Tone: Warm and discovery-oriented for guests. Confident and results-driven for hosts. The two voices coexist on the platform without clashing because they're directed at different sections.

Tools I Used
The entire design process lived in Figma, lo-fi wireframes to map the dual-audience structure, hi-fi screens for every breakpoint starting at mobile, interactive prototypes for client walkthroughs, and a component library that made the Wix handover seamless. Gemini supported the workflow during content ideation, helping me move quickly through copy variations for the guest and host sections without losing the brand voice. Notion kept the two-week timeline on track, UX planning, pain point documentation from the discovery session, and task management that gave the client visibility into progress at every stage.
The Outcome
The refreshed platform launched and the results came through in the client's own words and a positive customer feedback that had never been that good before, and a measurable improvement in sales revenue following the redesign. For a brand that wasn't in crisis to begin with, that's a meaningful signal: the refresh didn't just maintain trust, it built on it.

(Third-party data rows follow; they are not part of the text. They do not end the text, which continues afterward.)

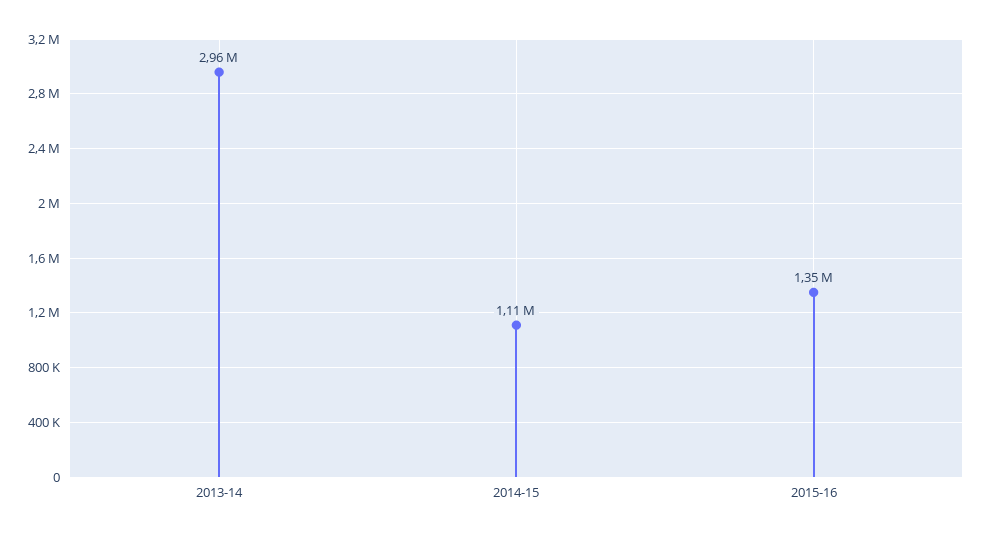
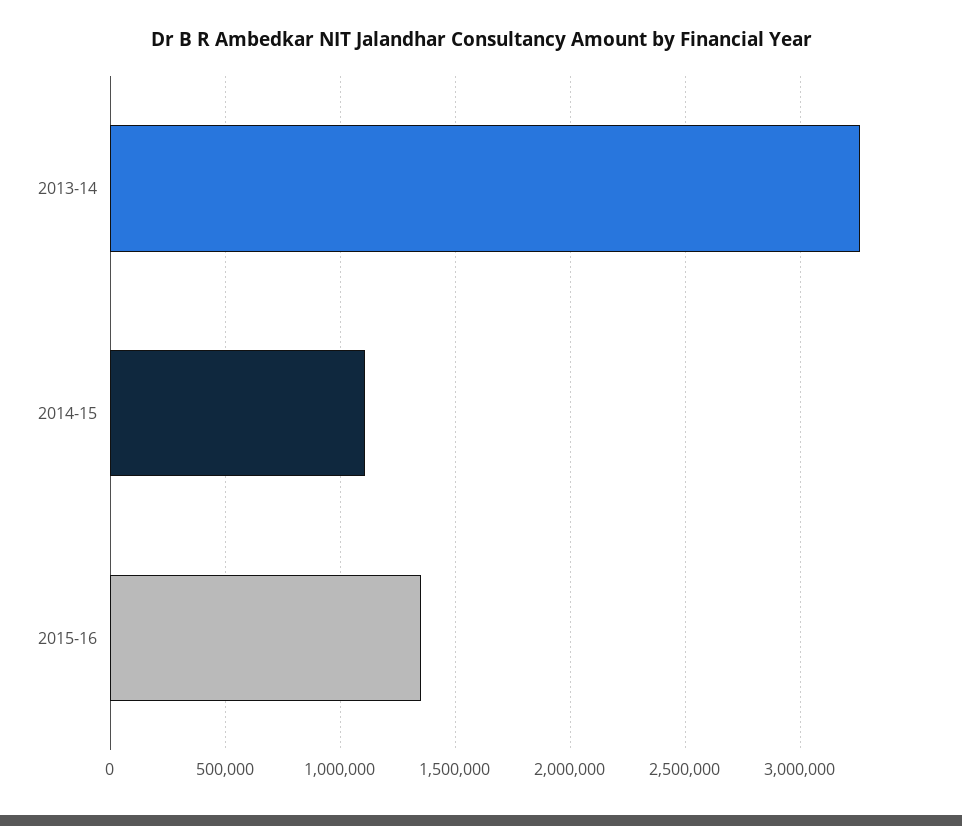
  {
-   "2013-14": 2960000,
+   "2013-14": 3250000,
    "2014-15": 1110000,
    "2015-16": 1350000
  }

Post-launch Results (vs. baseline)
| Metric | Baseline | After Launch | Change |
|---|---|---|---|
| Mobile session duration | 58s | 2m 17s | +136% |
| Mobile bounce rate | 74% | 41% | −45% |
| Host inquiry form completion | 16% | 38% | +138% |
| Guest booking click-through | 19% | 44% | +132% |
| Return visitor rate | 23% | 41% | +78% |
What I Took From This
What this project proved is that a brand refresh is a balance act where the goal isn't to impress the client with how different you can make something look, but to make it noticeably better while still feeling like theirs. The mobile-first constraint was actually a creative advantage: designing for the smallest screen first forced every decision to be intentional, and the desktop layout benefited from that discipline rather than the other way around. Expanding the service architecture was also a reminder that UX isn't just about making existing things easier to use, sometimes the most impactful design decision is surfacing value that was already there but completely invisible to the user.